Un, deux puis trois césars pour Amalric !

Publié le par Mehdi MEKLAT

 

 

 

INTERVIEW*-CINEMA Un bouquin à la main, il commande un café et s’installe. Prêt à se confier, il nous déclare « C’est plus sympa qu’avec un vrai journaliste ! ». Juste le temps d’une griller une et Amalric se prête au jeu. Le « futur méchant » de 007 à une carrière qui s’envole, notamment à Hollywood. Il est élu "meilleur acteur" pour "Le Scaphandre et le Papillon" aux Césars 2008. Il nous reçoit dans de son quartier. Interview.

 


Pouvez vous, nous parler de vos débuts au cinéma ?amalric.jpg

Enfant, mon père était journaliste au « Monde »,  donc nous voyagions très souvent. A Moscou, où nous avions élu résidence pour une courte période, il avait un ami réalisateur géorgien, Otar Iosseliani, qui ne prenait pour ses films jamais d’acteurs professionnels, simplement des amis proches. Moi, j’avais le bac mais je n’avais aucune idée de ce que je voulais faire. Un mois de Février, Otar me propose de faire un de ses films, « Les favoris de la lune ». Arrivait sur le plateau, j’ai était renversé, passionné, mais pas par le métier d’acteur, c’était celui de réalisateur qui m’intéressait, j’avais trouvé ma voie ! (photo : associationmanuelazana.org)

 

Vous vous êtes donc lancé dans la réalisation ?

J’ai fait un court métrage avec d’autres étudiants, malheureusement c’était vraiment nul, en plus j’étais  endetté sur deux ans ! Je me suis alors promis de mieux faire sur le prochain, mais c’est à ce moment là que je deviens stagiaire sur plusieurs films. Jamais je n’ai voulu devenir comédien, jamais je n’ai voulu avoir une carrière à Hollywood, j’étais trop timide pour cela.

 

Que se passe t-il entre l’Amalric stagiaire et le grand comédien ?

A 30 ans, Arnaud Desplechin me prend comme acteur pour « Comment je me suis disputé », alors que je n’avais aucune expérience. Cette vie de comédien est un énorme gag pour moi ! Mais c’est l’histoire du cinéma, avec un petit côté Cendrillon.

 

Votre filmographie est très chargée et très diversifiée …

Ce que j’aime, c’est de faire des films super différents. Par exemple, en ce moment, je finis un autre film d’Arnaud Desplechin mardi à 17h, puis je prends un train pour Deauville où je débute un film sur Jacques Mesrine.

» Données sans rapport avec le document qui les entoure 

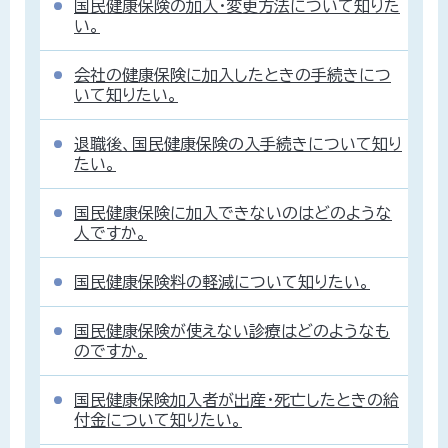
国民健康保険の加入・変更方法について知りた
い。
会社の健康保険に加入したときの手続きにつ
いて知りたい。
退職後、国民健康保険の入手続きについて知り
たい。
国民健康保険に加入できないのはどのような
人ですか。
国民健康保険料の軽減について知りたい。
国民健康保険が使えない診療はどのようなも
のですか。
国民健康保険加入者が出産・死亡したときの給
付金について知りたい。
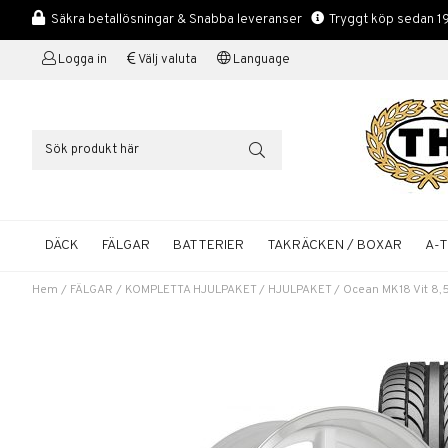
Säkra betallösningar & Snabba leveranser
Tryggt köp sedan 1
Logga in
Välj valuta
Language
DÄCK
FÄLGAR
BATTERIER
TAKRÄCKEN / BOXAR
A-
Hem
/
FÄLGAR
/
KOMPLETTA HJULPAKET
/
HJULPAKET
/
Ocean MK18 Vit 8,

En une nuit, je passe à un film d’action. Si quelque chose ne m’amuse pas, je ne le fais pas !

 

Votre carrière a aussi rencontré deux césars…

En effet, ils sont posés sur ma cheminée, ils me servent de bougeoirs et comme par hasard les seules fois  où j’ai reçu mes deux césars, c’était pour des films d’Arnaud Desplechin et j’étais vraiment très content pour lui. 

 

amalric-2.jpgPouvez vous nous parler du film « Le scaphandre et le papillon », dont vous êtes l’acteur principal et qui a fait sensation ?

Ce n’est pas une fiction, c’est une histoire vraie et c’est l’adaptation d’un livre de 110 pages. Un rédacteur en chef, Jean Dominique Bauby, est resté paralysé pendant plusieurs années, ne pouvant bouger qu’un seul œil. Il a tout de même réussit à écrire ce livre. (photo : fichesducinema.com)

 


Comment s’est déroulé le tournage ?

Le réalisateur, Julian Schnabel, a voulu tourner dans l’hôpital où Jean Dominique Bauby a passé plus d’un an et demi, mais il voulait aussi des acteurs et des techniciens français. Pour interpréter le rôle je devais réaliser une expérience très physique.

 

Propos recueillis par Mehdi MEKLAT

                                                                                                  

* Interview réalisé avant la cérémonie des Césars 2008 où Mathieu Amalric est récompensé pour son rôle dans « Le scaphandre et le Papillon » de Julian Schnabel, en tant que « Meilleur acteur ».